For the most part, I’ve spent my life regretting that cold, rainy day when I said “I do.” I wish I had the courage to walk away, big belly and all. I didn’t. As a result, my life has been a living hell.
My husband, who was once handsome and caring, became addicted to alcohol and drugs. Over the years, his good looks have faded. His desire to stand up and be a man dissolved and he had no ambition. There was a time that he had dreams, big dreams, and I wanted to be there to support him. If he said he wanted to sell sea monkeys from the trunk of the car, I would have been there to help.
In the early years, he was a good and loving father. He loved the kids and the kids loved him back. He was a proud, family man. But his vices became more important than his family. As our children grew up, we grew apart --- far apart.
My husband found comfort in his vodka and I dreamed of finding comfort in the arms of another man. With each drink he swallowed and white line he sniffed, I became the target of his violence. It started out with name calling and quickly escalated to a push and then a shove and before long he’d punch me, kick me and pull out handfuls of my hair.
I grinned and beared it for the sake of my family.
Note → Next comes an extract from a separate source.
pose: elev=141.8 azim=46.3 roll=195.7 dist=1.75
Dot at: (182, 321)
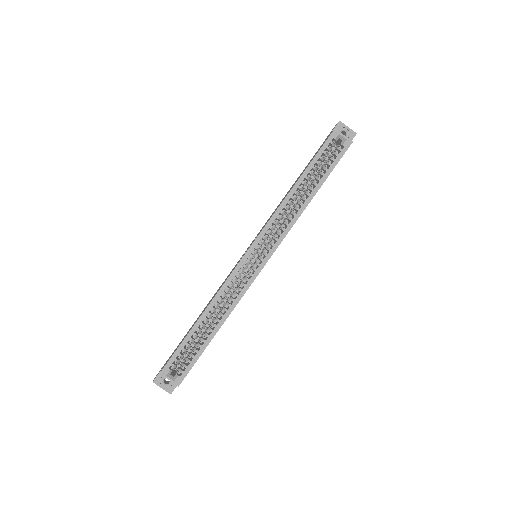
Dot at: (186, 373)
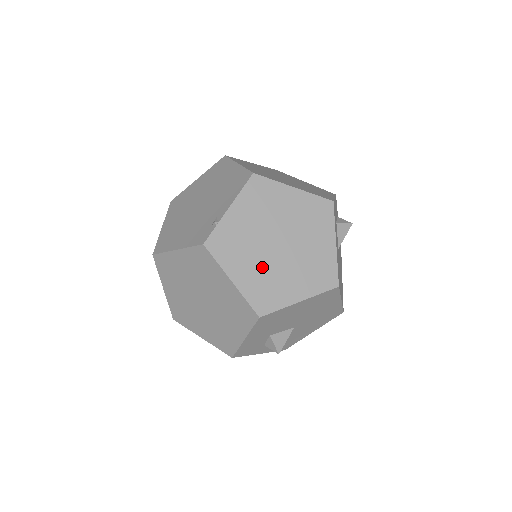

I put up a brave front. I’m sure my neighbors heard the thumping and bumping coming from my house, but they never said a word. The first time he slapped me I should have left. I couldn’t afford to and I wanted my children to grow up with their dad --- especially since I didn’t.
The violence never stopped. It got worse. My children have seen things that kids should never witness, not even on TV. The police have been called in, child services investigated us and the tension in the house was often unbearable. I still didn’t leave, I started to fight back. When my husband realized I wouldn’t back down, he went after my kids.
He slapped my daughter in the face and pushed her down the stairs. My teenage son became my protector, afraid to leave the house because he didn’t want his dad to beat on me. I am so sorry he had to deal with that. My children love their father, but they don’t respect him and neither do I.
I finally had enough. I woke up about a month ago and decided NO MORE! I begged him to leave. At first he resisted and then he gave in. We’re separated now and I’m getting my life back on track. I found a good job. When I look in the mirror, I still see marks from the beatings, but I thank God my heart is not scarred. I’m thankful for my children, their love and their faith in me. I am a survivor.